### Recorded information
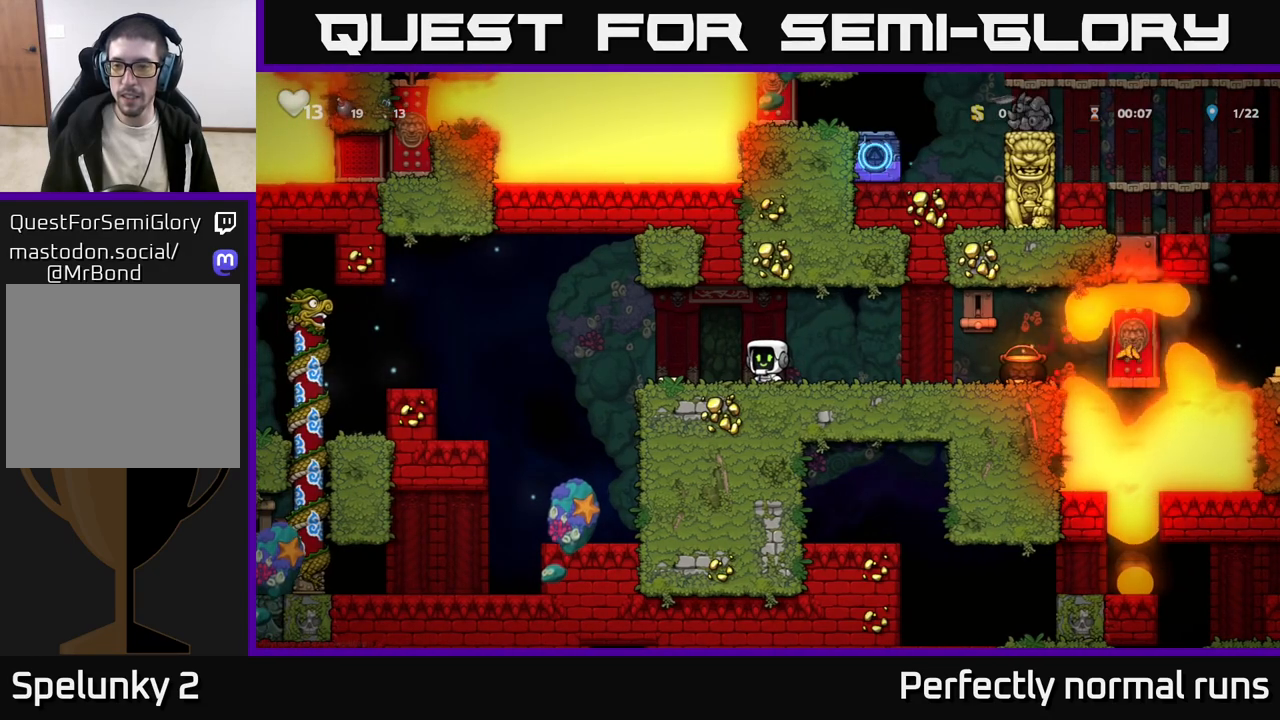
{"buttons": [], "left_stick": "center", "right_stick": "center", "events": []}
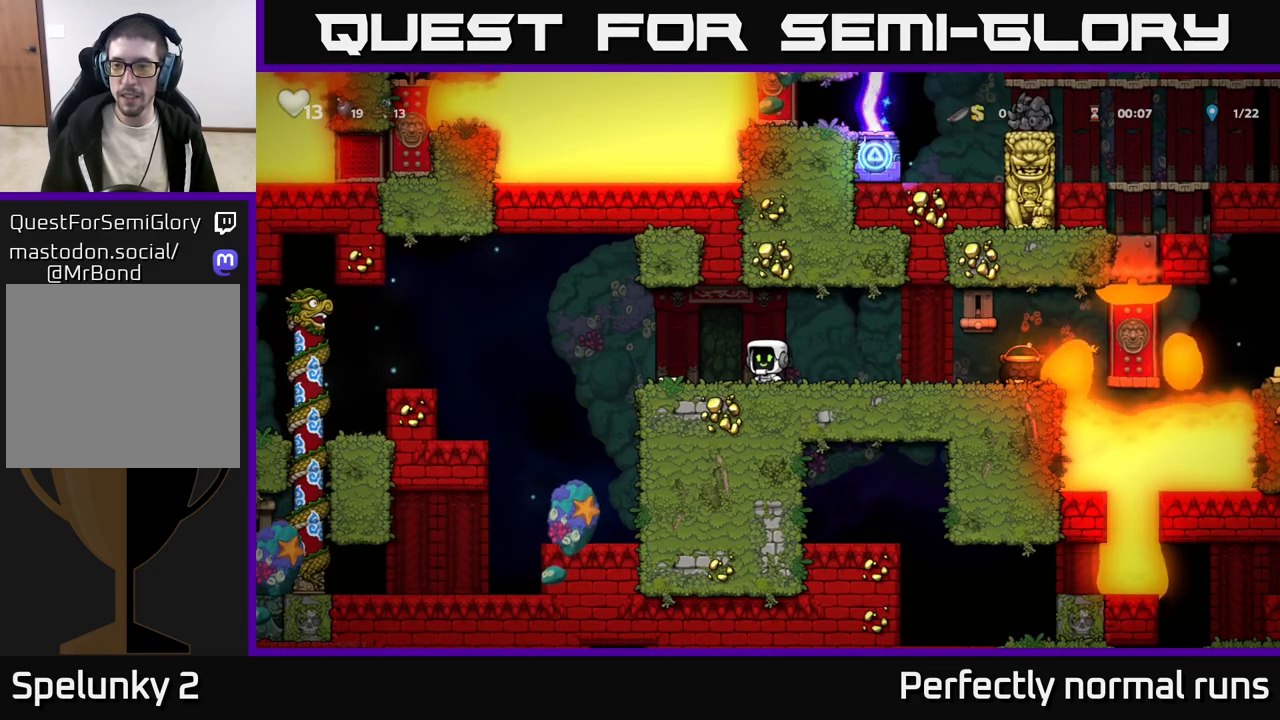
{"buttons": [], "left_stick": "center", "right_stick": "center", "events": []}
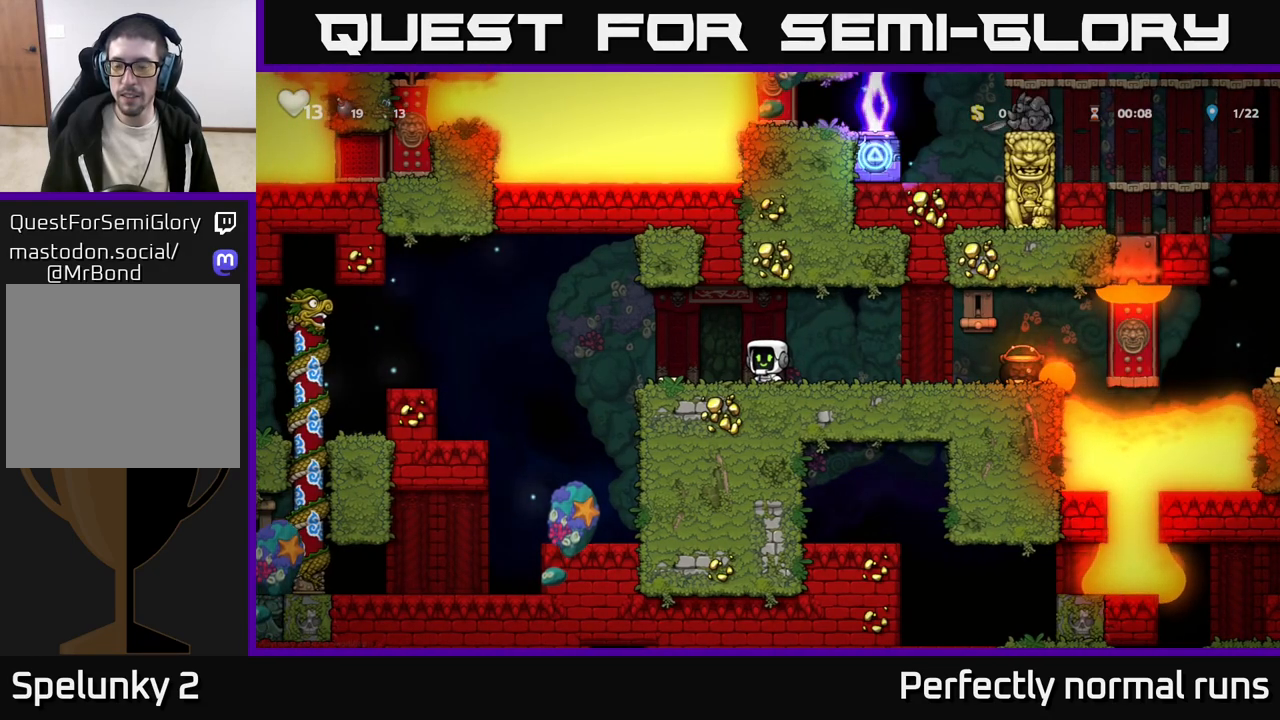
{"buttons": [], "left_stick": "center", "right_stick": "center", "events": []}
######
● **Work to be completed**
Give back an exact copy of the material above, omitting the pictures.

● **Exercise solution**
{"buttons": [], "left_stick": "center", "right_stick": "center", "events": []}
{"buttons": [], "left_stick": "center", "right_stick": "center", "events": []}
{"buttons": [], "left_stick": "center", "right_stick": "center", "events": []}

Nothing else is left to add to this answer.